A former AFL player and a former journalist are among the new faces elected to the next term of Victoria's First Peoples' Assembly.
Results of the Assembly's third election were announced on Friday by the Treaty Authority, with 17 new members elected.
New members include former Essendon player and Gunditjmara, Yorta Yorta, Wemba Wemba, Dja Dja Wurrung and Dhudhuroa man, Nathan Lovett-Murray, and former ABC journalist and Wemba Wemba, Yorta Yorta, Mutti Mutti, Barapa Barapa woman, Jedda Atkinson-Costa.
A further 12 Reserved Seats for Traditional Owner groups are elected through separate community processes.
The elections, held from March 21 to earlier this month, come after the Assembly negotiated the country's first Treaty with the Victorian Government last year.
The elected body of Traditional Owners will oversee delivery of outcomes under Treaty through a new governance structure known as Gellung Warl, meaning "tip of the spear" in Gunaikurnai.
Under the framework, the Assembly, alongside a permanent truth-telling body and an accountability commission, will oversee policies aimed at closing the gap in Victoria.
More than 80 candidates contested 22 General Seats across five regions, including 10 representatives from Metro and three each from the North East, North West, South East and South West.
The Assembly said more than 10,000 of the 43,000 eligible Aboriginal Victorians enrolled to vote in the non-compulsory election — four times the number enrolled in the first election in 2019 — with more than half casting a vote. Almost a third of Victoria's Indigenous population is aged 14 or younger and ineligible to vote.
Outgoing co-chair Ngarra Murray, who did not seek re-election, said since the first Assembly election in 2019, the "seeds of our Aboriginal democracy in Victoria" had continued to grow.
"At a time when people are losing trust with democracy, I am so proud that the number of First Peoples enrolling and voting in the Treaty Elections keeps going up," she said.
"This is a huge achievement when our elections are not compulsory."
All successful candidates will serve four-year terms, though the state Coalition has pledged to abolish the Assembly and tear up Treaty if it wins November's state election, arguing it would not help close the gap.
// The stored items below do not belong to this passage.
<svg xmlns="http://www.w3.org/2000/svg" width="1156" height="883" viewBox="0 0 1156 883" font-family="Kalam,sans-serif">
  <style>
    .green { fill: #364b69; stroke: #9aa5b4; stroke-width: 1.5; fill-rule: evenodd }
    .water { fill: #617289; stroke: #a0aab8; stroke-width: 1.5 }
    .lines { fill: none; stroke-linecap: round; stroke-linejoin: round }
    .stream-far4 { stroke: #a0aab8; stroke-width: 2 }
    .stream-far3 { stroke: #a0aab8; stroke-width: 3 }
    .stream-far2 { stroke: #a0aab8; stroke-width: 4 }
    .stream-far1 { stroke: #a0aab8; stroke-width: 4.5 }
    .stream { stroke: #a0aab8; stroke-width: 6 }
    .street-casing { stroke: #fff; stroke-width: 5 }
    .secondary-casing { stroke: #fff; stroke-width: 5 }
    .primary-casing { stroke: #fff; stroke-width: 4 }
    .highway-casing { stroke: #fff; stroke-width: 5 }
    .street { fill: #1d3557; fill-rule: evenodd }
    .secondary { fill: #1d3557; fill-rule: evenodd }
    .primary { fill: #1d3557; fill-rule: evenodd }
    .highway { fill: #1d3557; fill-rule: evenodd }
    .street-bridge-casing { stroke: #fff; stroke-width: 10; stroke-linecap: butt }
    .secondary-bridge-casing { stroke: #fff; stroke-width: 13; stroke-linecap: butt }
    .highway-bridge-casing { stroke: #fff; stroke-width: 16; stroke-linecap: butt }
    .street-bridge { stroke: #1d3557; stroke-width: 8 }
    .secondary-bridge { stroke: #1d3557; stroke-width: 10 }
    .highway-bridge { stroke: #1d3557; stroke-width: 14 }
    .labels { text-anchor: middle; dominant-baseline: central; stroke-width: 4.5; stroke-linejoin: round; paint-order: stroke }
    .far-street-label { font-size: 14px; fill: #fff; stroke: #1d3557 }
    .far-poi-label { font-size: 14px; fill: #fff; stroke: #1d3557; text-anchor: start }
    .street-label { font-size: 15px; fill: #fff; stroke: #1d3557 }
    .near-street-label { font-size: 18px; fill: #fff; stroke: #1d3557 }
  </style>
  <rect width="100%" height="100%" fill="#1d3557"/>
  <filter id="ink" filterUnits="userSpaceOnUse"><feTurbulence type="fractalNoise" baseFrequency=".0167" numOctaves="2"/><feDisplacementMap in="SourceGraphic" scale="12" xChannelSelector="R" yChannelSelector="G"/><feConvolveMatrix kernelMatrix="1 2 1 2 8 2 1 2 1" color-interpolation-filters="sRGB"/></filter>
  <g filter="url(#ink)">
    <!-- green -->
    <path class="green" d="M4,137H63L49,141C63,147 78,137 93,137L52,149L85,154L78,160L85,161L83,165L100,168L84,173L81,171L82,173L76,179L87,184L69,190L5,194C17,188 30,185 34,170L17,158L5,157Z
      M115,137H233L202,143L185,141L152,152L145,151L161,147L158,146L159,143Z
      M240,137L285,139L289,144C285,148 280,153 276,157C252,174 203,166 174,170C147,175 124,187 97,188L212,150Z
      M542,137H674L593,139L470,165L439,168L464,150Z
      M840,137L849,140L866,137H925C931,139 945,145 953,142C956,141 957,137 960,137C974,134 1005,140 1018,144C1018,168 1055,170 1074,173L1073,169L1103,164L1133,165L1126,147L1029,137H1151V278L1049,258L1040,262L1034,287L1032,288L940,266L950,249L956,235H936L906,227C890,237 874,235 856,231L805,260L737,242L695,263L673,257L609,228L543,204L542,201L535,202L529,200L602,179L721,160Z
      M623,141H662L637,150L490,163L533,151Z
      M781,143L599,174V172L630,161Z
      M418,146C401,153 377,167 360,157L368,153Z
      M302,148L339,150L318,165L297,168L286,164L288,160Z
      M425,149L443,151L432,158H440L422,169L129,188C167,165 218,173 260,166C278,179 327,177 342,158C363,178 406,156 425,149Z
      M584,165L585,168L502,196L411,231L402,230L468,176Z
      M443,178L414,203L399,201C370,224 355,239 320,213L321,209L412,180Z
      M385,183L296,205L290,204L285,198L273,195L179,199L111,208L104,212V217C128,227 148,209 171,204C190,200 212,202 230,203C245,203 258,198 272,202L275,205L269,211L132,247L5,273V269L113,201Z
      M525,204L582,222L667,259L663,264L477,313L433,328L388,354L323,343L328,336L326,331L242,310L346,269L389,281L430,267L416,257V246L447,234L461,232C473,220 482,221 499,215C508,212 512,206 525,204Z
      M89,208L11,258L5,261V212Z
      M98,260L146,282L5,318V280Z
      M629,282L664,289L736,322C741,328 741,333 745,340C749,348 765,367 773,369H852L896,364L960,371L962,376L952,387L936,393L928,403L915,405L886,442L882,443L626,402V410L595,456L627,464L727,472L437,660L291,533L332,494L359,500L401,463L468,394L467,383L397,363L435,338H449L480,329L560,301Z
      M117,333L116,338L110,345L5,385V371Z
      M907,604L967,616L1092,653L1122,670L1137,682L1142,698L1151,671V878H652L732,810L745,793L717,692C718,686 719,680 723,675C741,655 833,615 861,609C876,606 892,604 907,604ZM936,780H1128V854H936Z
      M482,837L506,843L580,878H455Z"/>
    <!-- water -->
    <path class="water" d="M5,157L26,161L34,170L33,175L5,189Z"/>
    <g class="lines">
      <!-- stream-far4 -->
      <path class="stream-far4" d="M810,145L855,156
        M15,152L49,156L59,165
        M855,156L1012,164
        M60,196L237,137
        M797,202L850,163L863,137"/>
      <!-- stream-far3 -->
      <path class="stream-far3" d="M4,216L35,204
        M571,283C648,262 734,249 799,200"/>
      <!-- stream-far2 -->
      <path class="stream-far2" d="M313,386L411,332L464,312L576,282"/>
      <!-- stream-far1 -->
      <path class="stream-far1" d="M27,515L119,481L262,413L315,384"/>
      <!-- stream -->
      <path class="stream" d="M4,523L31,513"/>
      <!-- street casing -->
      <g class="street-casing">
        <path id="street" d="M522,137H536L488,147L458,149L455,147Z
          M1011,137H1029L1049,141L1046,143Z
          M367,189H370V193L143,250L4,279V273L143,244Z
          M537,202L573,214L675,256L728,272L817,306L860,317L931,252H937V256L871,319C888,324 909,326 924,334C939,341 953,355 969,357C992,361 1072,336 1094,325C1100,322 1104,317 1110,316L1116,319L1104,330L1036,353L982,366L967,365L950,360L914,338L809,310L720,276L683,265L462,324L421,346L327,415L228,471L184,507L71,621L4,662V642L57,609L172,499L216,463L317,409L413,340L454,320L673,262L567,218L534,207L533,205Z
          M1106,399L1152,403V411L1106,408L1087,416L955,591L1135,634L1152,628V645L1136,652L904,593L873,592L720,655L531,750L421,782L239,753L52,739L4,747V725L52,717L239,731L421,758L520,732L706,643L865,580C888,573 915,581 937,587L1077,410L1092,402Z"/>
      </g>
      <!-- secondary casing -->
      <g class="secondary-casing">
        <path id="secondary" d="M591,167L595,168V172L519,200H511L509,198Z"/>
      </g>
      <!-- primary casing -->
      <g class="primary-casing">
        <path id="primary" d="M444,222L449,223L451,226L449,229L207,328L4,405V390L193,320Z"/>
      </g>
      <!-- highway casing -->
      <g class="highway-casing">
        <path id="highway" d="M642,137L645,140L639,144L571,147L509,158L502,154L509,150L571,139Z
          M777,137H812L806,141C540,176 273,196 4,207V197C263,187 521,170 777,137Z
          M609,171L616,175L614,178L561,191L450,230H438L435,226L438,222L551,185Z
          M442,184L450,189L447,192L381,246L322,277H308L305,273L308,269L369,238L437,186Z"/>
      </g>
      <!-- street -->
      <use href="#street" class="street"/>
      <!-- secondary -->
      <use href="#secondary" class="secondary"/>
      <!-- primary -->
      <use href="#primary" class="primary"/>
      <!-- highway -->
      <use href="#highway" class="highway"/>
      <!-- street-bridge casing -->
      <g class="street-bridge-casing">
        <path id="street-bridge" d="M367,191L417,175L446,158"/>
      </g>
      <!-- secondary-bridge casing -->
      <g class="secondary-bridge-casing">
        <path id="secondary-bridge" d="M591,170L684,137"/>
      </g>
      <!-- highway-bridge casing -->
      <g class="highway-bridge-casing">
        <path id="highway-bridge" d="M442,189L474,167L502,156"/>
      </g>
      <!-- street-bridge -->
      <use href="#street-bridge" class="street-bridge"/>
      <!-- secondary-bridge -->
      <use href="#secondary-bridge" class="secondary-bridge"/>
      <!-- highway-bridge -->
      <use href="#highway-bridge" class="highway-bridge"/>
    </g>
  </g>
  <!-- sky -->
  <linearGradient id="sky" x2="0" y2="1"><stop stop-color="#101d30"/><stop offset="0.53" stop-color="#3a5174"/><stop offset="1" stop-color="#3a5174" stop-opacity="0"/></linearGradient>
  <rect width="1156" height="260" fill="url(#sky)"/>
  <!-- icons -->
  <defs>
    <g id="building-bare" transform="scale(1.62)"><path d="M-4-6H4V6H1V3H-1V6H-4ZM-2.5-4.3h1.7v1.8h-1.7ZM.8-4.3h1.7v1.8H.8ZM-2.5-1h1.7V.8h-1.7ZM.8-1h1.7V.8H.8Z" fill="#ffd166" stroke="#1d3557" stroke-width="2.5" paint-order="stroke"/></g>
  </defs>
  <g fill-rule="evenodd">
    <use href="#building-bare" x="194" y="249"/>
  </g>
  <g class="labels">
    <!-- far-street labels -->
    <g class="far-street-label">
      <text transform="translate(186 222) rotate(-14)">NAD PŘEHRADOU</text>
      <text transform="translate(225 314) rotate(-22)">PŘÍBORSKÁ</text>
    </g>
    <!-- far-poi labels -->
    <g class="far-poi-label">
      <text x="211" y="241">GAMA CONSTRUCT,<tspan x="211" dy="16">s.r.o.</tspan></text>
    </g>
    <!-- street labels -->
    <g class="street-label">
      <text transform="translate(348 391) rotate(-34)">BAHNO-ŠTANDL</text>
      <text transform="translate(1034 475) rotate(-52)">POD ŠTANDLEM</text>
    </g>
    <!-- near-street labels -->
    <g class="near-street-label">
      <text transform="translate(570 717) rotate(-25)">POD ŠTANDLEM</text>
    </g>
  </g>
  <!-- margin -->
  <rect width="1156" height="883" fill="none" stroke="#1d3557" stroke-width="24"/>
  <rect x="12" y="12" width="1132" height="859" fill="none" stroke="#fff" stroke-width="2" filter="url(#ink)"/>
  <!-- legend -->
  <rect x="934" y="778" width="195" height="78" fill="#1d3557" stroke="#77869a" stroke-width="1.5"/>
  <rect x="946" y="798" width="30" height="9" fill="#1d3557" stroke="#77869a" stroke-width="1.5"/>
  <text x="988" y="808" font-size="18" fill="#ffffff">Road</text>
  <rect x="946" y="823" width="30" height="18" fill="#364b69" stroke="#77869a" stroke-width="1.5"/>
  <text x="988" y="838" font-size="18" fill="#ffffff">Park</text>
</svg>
Ms Murray — a Wamba Wamba, Yorta Yorta, Dja Dja Wurrung and Dhudhuroa woman —said there had been significant work since 2019, with more still to do, but said the results show "our people are committed to Treaty".
"We're the experts on our own lives, we know what does and doesn't work for our communities, and Treaty is how we make the most of our local knowledge to get better outcomes for our people," she said.
New members will be inducted in the coming weeks, with the Assembly expected to hold its first official meeting on Dja Dja Wurrung Country next month to elect new co-chairs.
The full provisional results of the 2026 Treaty Elections can be viewed online.